Friedrich von Trota sucht vor dem Gericht in Basel die Rehabilitation der Witwe. Ein ritterlicher Zweikampf, dessen Ausgang von Gott gelenkt werde – so der Glaube der Gemeinde und strittigen Parteien – soll die Schuldfrage klären. Von Trota unterliegt in dem Zweikampf. Von Auerstein und von Trota werden demnach zum Tode auf dem Scheiterhaufen verurteilt. Doch die wundersam rasche Heilung der als tödlich geltenden Wunden von Trotas, sowie die stark eiternde, eigentlich nur eine oberflächliche, Fleischwunde Jakobs des Rotbarts, der an einer tödlichen Infektion zu leiden beginnt, scheinen den Hof und den Klerus auf eine göttliche Intervention hinzuweisen.

Durch die Ermittlungen eines Geistlichen kommt zutage, dass der Graf aufgrund einer Intrige nur fälschlich geglaubt hatte, mit von Auerstein eine Affäre eingegangen zu sein. Der Graf unterbricht die Exekution der Verurteilten, die vor versammeltem Hof einschließlich des kaiserlichen Gefolges stattfinden soll. Durch die Entzündung bereits dem Tode nahe, gesteht der Graf zuletzt, dass er der Auftraggeber für die Ermordung seines Bruders gewesen war. Der Kaiser spricht die Verurteilten frei, der Leichnam des soeben verstorbenen Grafen wird der Justiz, dem Scheiterhaufen übertragen. Von Auerstein und von Trota heiraten nach kurzer Zeit und erhalten eine kaiserliche Schenkung: die Besitzungen des Grafen.

Deutung

Rezeption

Der Zweikampf sei eine bis in jüngste Zeit relativ missachtete, teils gar verschmähte Schrift Kleists, deren missliche Rezeption bereits mit Ludwig Tiecks Urteil in der ersten Gesamtausgabe Kleists Werke begonnen habe. Ihre Rehabilitation finde erst seit dem 20. Jahrhundert statt, eine kulturwissenschaftliche Beachtung der Schrift, so konstatiert von Jagow noch 2005, „erst seit kurzem“.

Die sprachliche Drängung des mittelalterlichen Stoffs, das scheinbare Fehlen dramatischer Spannung, das Ausbleiben durch überschäumende Emotionen ausgelöster tragischer Konsequenzen, sowie eine als Kleist-untypisch verstandene, untertriebene ironische Pointierung werden als Gründe früherer negativer Rezeption genannt.

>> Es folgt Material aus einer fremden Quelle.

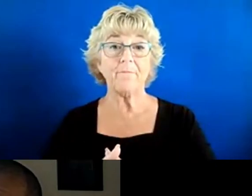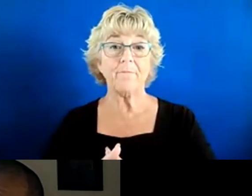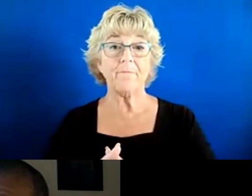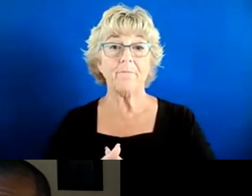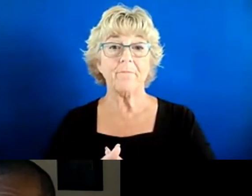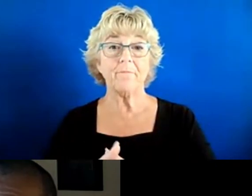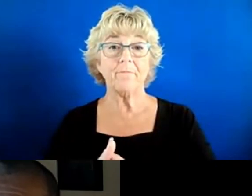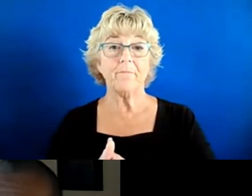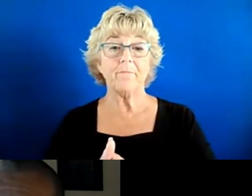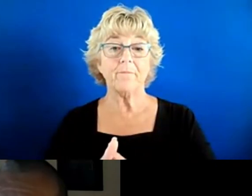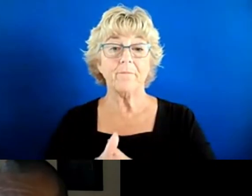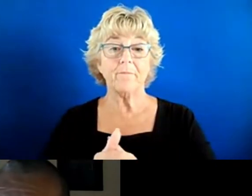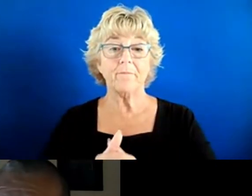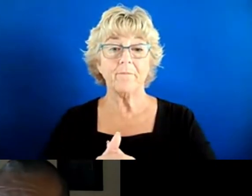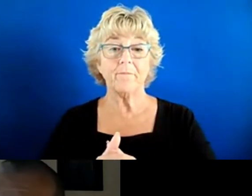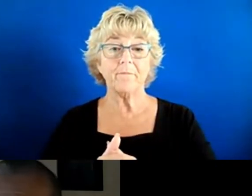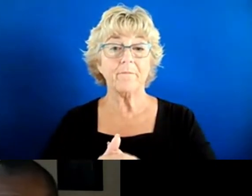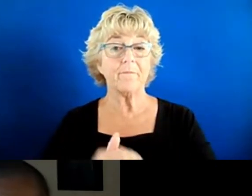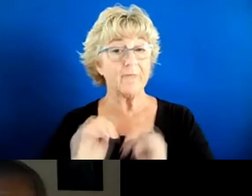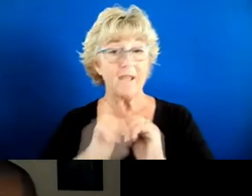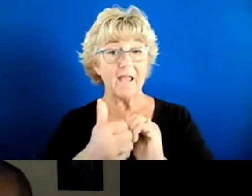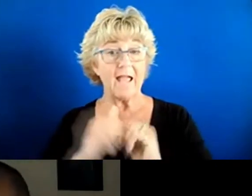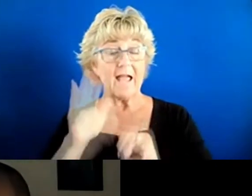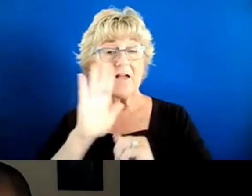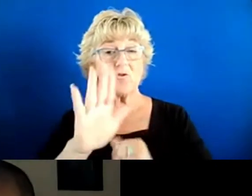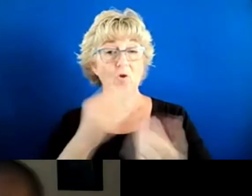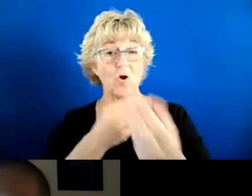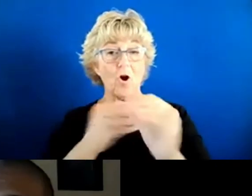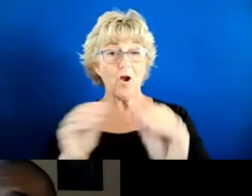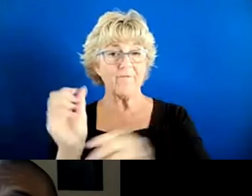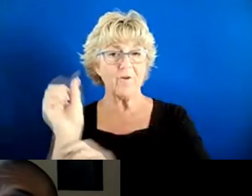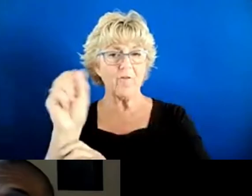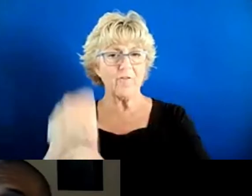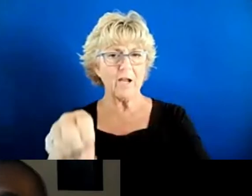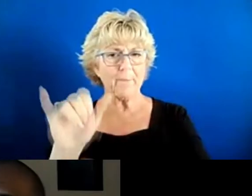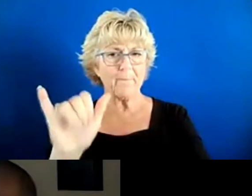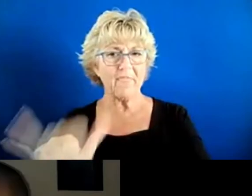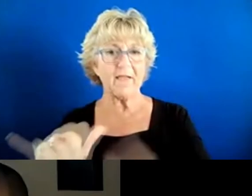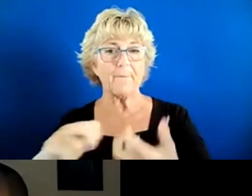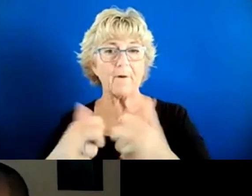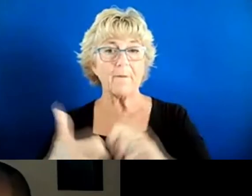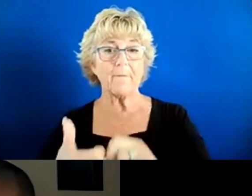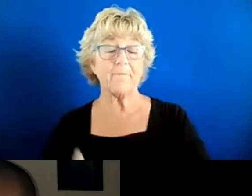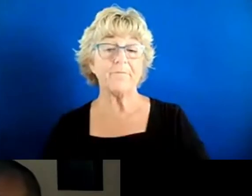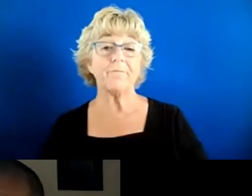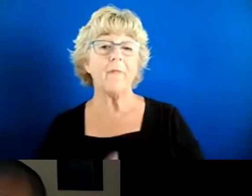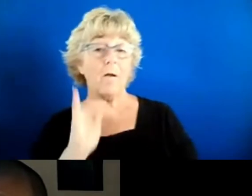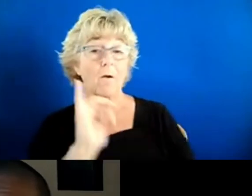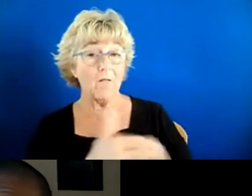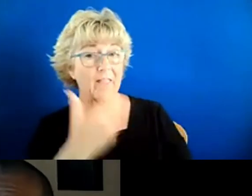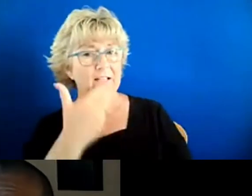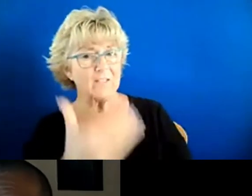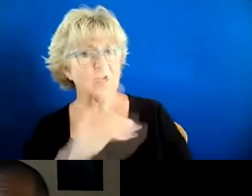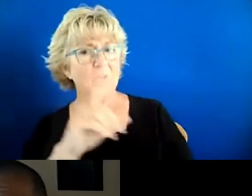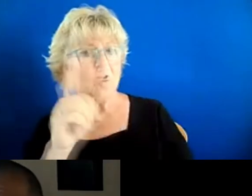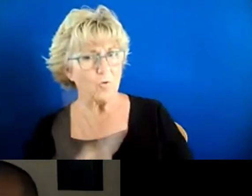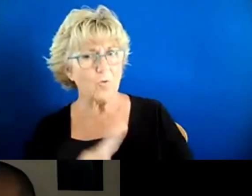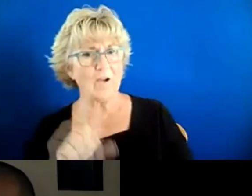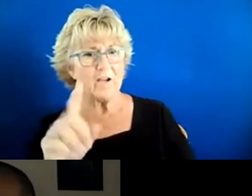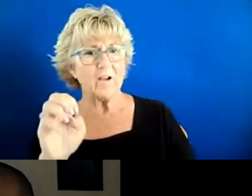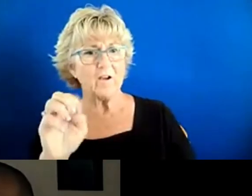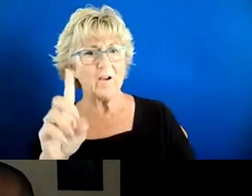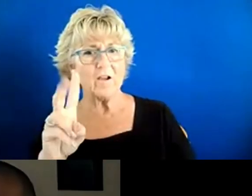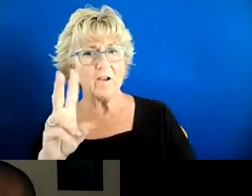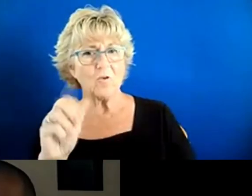How did your office overcome that? So, that's a great question, Eduardo. I agree. I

Schubert erkennt in der mittelalterlichen Stoffwahl Kleists, sowie der romantischer Autoren, „keine Flucht vor der Gegenwart“, sondern, da zu Kleists Schaffenszeit strikte Zensurbedingungen vorherrschten, eine „Tarnkappe, unter der politische Opposition gelebt werden konnte.“

Zur Gattung

Der Zweikampf wird in der Literaturwissenschaft immer wieder als Novelle bezeichnet.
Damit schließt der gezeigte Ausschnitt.